Clinical observations
The animals were observed individually immediately after the administration of the test item and then 0.5, 1, 2, and 4 hours later. Then each animal was inspected daily for the next 14 days. Observations included changes in skin and fur, eyes and mucous membranes, and also respiratory, circulatory, autonomic and central nervous systems, and somatomotor activity and behaviour pattern. Attention was directed to observations of tremors, convulsions, salivation, diarrhoea, lethargy, sleep and coma.

Body Weights
Individual weights of animals were determined shortly before the test item was administered and weekly thereafter. Weight differences after first and second weeks after administration were calculated and recorded.

Necropsy
All test animals were subjected to gross necropsy and result were recorded for each animal.

Statistics:

n.a.

Results and discussion

Preliminary study:

n.a.

Mortality:

5/6 animals at dose of 2000 mg/kg bw
0/6 animals at the dose of 300 mg/kg

Clinical signs:

other: - 2000 mg/kg bw: test item-related mortality in females treated with the test item in dose of 2000 mg/kg body weight was observed during the 24 hours. Lethargy was observed in all animals between 1-4 hours post-treatment. On post-treatment Day 1 animals N

Gross pathology:

Animals No 2 and 3 (dose 2000 mg/kg) could not be necropsied because cadavers were autolysed.
Alopecic place behind the ears was registered in animal surviving the 14-day observation period.
All animals treated with dose of 300 mg/kg body weight were necropsied.
During necropsy, no macroscopic findings were noticed.

Applicant's summary and conclusion

Interpretation of results:

Category 4 based on GHS criteria

Conclusions:

The LD50 of the test item is higher than 300 mg/kg bw and lower than 2000 mg/kg bw after single oral administration to female Wistar rats.

Executive summary:

The purpose of the study was to evaluate the potential toxic effect of the test item when administered as a single oral dose to Wistar rats. The procedure according to OECD Guideline 423 Acute Toxic Class (ATC) method was used. The test was performed according to GLP regulations.

A limit dose of 2000 mg/kg body weight was used as a starting dose. One group of 3 females was dosed. Test item-related mortality was not observed within 24 hours and therefore in a next step 3 females were treated with the same dose. Test item-related mortality was observed on Day 5 after administration in the animals of the first step and on Day 1 and Day 2 in the animals of the second step. In the third step another 3 females were treated at the dose of 300 mg/kg body weight. All females survived 24 hours and thereafter 3 females (fourth step) were treated with the dose of 300 mg/kg body weight.

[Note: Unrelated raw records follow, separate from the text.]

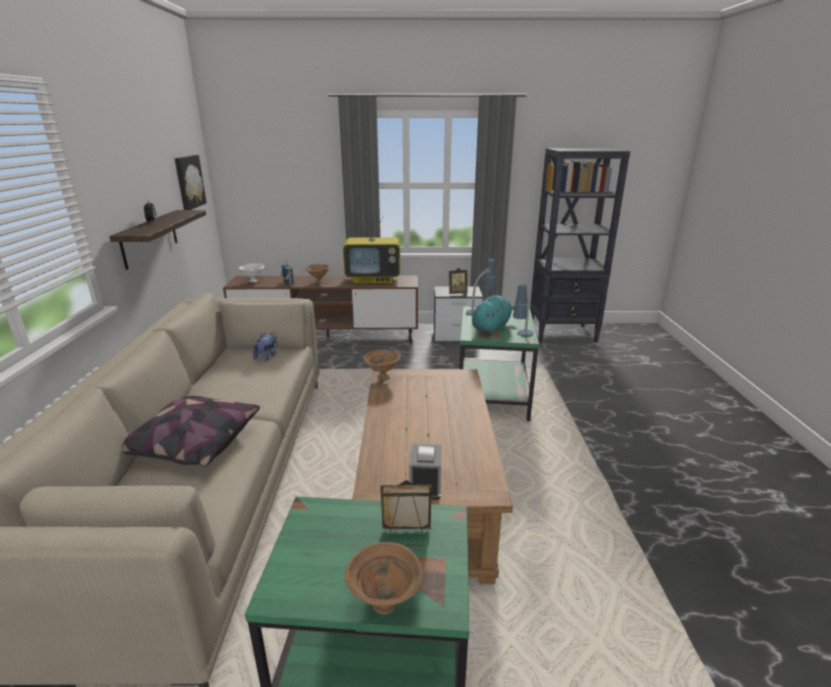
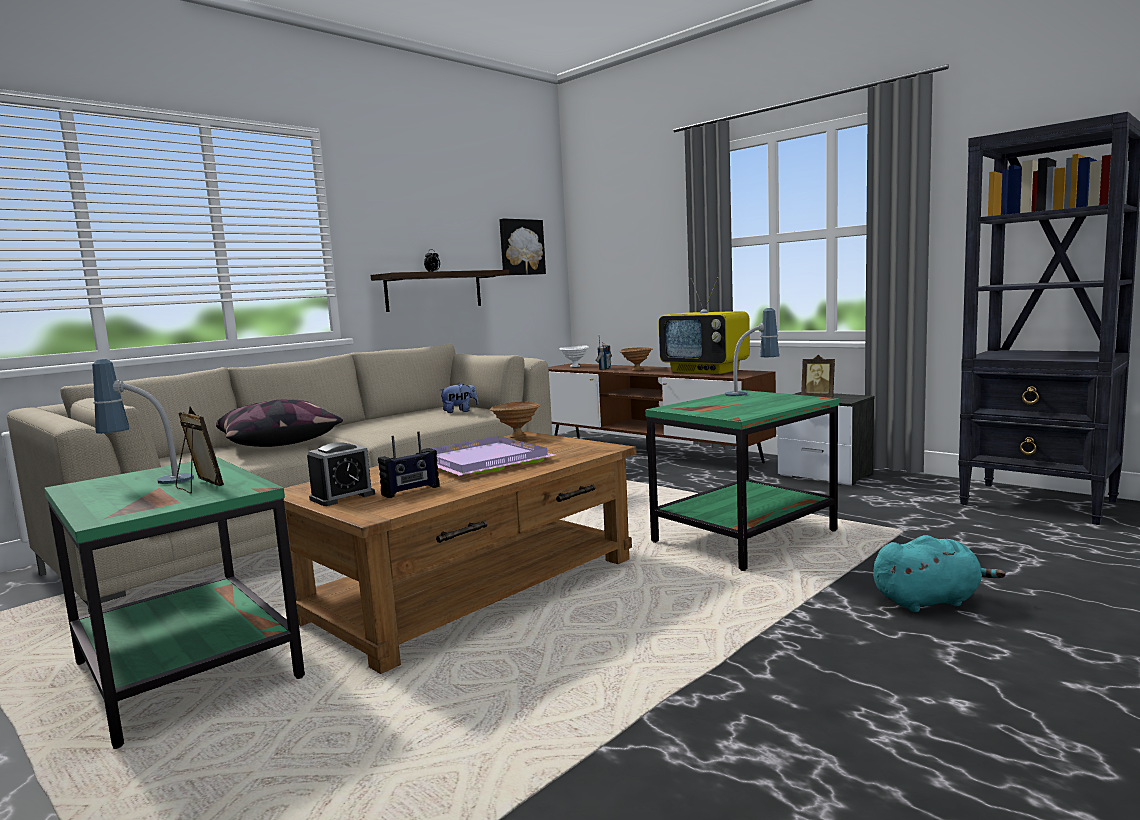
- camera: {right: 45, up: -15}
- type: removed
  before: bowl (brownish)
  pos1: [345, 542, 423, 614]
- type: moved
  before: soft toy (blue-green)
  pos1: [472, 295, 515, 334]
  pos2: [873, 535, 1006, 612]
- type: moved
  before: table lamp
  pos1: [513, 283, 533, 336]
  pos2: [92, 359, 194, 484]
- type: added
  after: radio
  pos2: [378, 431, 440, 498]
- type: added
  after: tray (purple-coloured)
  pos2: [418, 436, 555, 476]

The test item was administered to 6 females at dose of 2000 mg/kg body weight caused death of 5/6 animals. Lethargy was observed during the observation period. Alopecic place behind the ears was registered in the animal surviving the 14-day observation period. Six of six females survived the dose of 300 mg/kg. Piloerection was observed during the first 4 hours and no signs of toxicity within the 14-day observation period thereafter in females treated with dose of 300 mg/kg body weight. Body weight stagnation was observed between week 1 and week 2. During necropsy, no macroscopic findings were observed.

The LD50 of the test item is higher than 300 mg/kg body weight and lower than 2000 mg/kg body weight after single oral administration to Wistar rats.